Bei der Auslegung und der Anwendung des Gesetzes ist somit der Wille des Gesetzgebers zu berücksichtigen. Das Gesetz ist so anzuwenden, wie es vom Gesetzgeber grundsätzlich gedacht war (das Paradigma als die grundsätzliche Denkweise, vgl. Wikipedia). Die Absichten des Gesetzgebers finden sich in Zweckartikel eines Gesetzes. Hier wird die Marschrichtung vorgegeben – um was geht es im Gesetz, welche Ziele werden damit angestrebt? Für die Anwendung und die Auslegung des Gesetzestextes ist der Zweckartikel zentral, er ist quasi die Gebrauchsanweisung des Gesetzes.
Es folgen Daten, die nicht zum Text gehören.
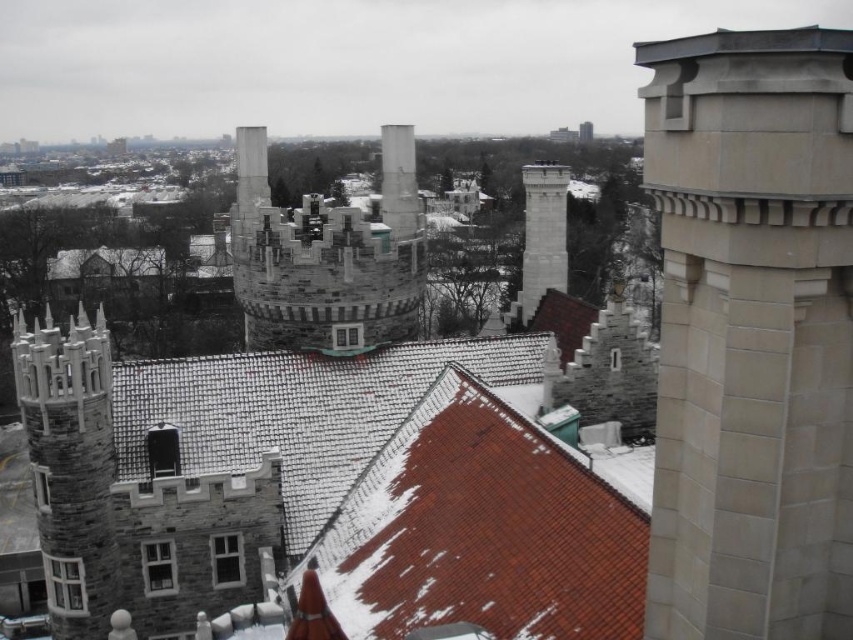
Question: Is slate gray stone tower at upper right closer to camera compared to white stone chimney at center?

Choices:
 (A) no
 (B) yes

Answer: (B)

Question: Which object is positioned farthest from the slate gray stone tower at upper right?

Choices:
 (A) red tile roof at center
 (B) stone chimney at center-left
 (C) red shingles at center
 (D) stone brick castle at center

Answer: (B)

Question: Observing the image, what is the correct spatial positioning of slate gray stone tower at upper right in reference to red shingles at center?

Choices:
 (A) right
 (B) left

Answer: (A)

Question: Which point is farther to the camera?

Choices:
 (A) (701, 598)
 (B) (67, 476)

Answer: (B)

Question: Can you confirm if red shingles at center is positioned below white stone chimney at center?

Choices:
 (A) no
 (B) yes

Answer: (B)

Question: Which point is farther from the camera taking this photo?

Choices:
 (A) (534, 273)
 (B) (303, 326)
 (C) (409, 552)
 (D) (67, 490)

Answer: (A)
Nach dem bisherigen, noch bis am 31. Dezember 2020 geltenden BöB will das Gesetz, unter anderem, „den wirtschaftlichen Einsatz der öffentlichen Mittel fördern“ (Art. 1 Abs. 1 lit. c BöB). Im neuen, ab dem 1. Januar 2020 geltenden BöB lautet der an erster Stelle genannte Zweck des Gesetzes: „den wirtschaftlichen und den volkswirtschaftlich, ökologisch und sozial nachhaltigen Einsatz der öffentlichen Mittel“ (Art. 2 lit. a revBöB). Der Zweck der Wirtschaftlichkeit wird damit um den – auf gleicher Stufe stehenden – Zweck der Nachhaltigkeit ergänzt. Die oberste Maxime des Beschaffungsrechts ist damit nicht mehr die (reine) Wirtschaftlichkeit, sondern hinzu kommt die Nachhaltigkeit. Der nachhaltige Einsatz der öffentlichen Mittel ist nicht eine bedeutungslose Etikette, sondern ein Auftrag des Gesetzgebers: Die Vergabebehörden müssen nachhaltig beschaffen. Damit kann nicht alles beim alten bleiben; wer bisher nur den Preis im Fokus hatte, muss seine Vergabepraxis ändern. Die neue Denkweise, die neue Vergabekultur, oder, ja, das neue Paradigma gilt für alle.